José Zanni was born in Corsica into a family of artists, and is entirely self-taught. His receptiveness to art was visible very early on, and since 2001, his career has been punctuated with solo and collective exhibitions and a number of awards and distinctions. His repertoire of artworks continues to grow, and clearly demonstrates a deepening of his creation, as well as a desire to develop an innate sense of the aesthetic in painting.

A figurative artist at first, José Zanni evolved in his way of reproducing the world and decided to explore nature by dividing it into triangles. This is what he calls his “Geometric period”, during which time he presented pure and carefully drawn shapes according to his polygonal division method in order to stylise his subjects. It is neither a mere reduction nor a formal rupture in the Cubist style.
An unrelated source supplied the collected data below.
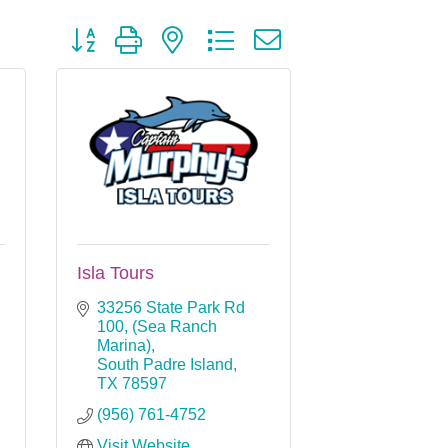
Button group with nested dropdown
Isla Tours
33256 State Park Rd 
100
(Sea Ranch 
Marina)
South Padre Island
TX
78597
(956) 761-4752
Visit Website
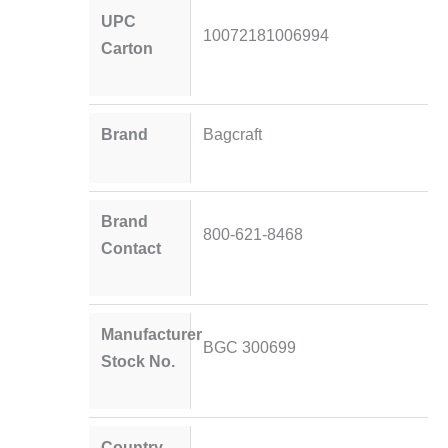
UPC
10072181006994
Carton
Brand
Bagcraft
Brand
800-621-8468
Contact
Manufacturer
BGC 300699
Stock No.
Country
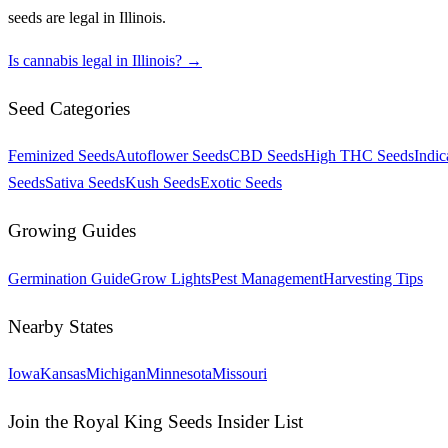
seeds are legal in
Illinois
.
Is cannabis legal in
Illinois
? →
Seed Categories
Feminized Seeds
Autoflower Seeds
CBD Seeds
High THC Seeds
Indic
Seeds
Sativa Seeds
Kush Seeds
Exotic Seeds
Growing Guides
Germination Guide
Grow Lights
Pest Management
Harvesting Tips
Nearby States
Iowa
Kansas
Michigan
Minnesota
Missouri
Join the Royal King Seeds Insider List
The subject emerges simplified, without, however, depth or volume having been eliminated. The rhythmic compositions show rare dynamism. A great colourist, and a lover of pure colours and light effects, José Zanni reinvents, with a very personal range of hues, a transcendental dreamlike world that is nourished by his passions.

Having reached this stage, it seemed inevitable that the painter would fall to the ultimate temptation of abstraction. His latest period broaches this style with a series of blue monochromes. Formal reality is at times absent to make way for a subtle and dynamic play between the textures present in the pictorial medium and dazzling white streaks of light. These offer the artist endless possibilities for exploration. This creation suggests a fourth dimension, one outside of space and time, and which results in paintings based on harmony, in the manner of Kandinsky’s Lyrical Abstraction, aiming to reveal the artist’s creative emotion.

Gifted with an extraordinary and productive creativity, José Zanni develops a novel aesthetic language in quest of the absolute, a language which no doubt holds many more surprises.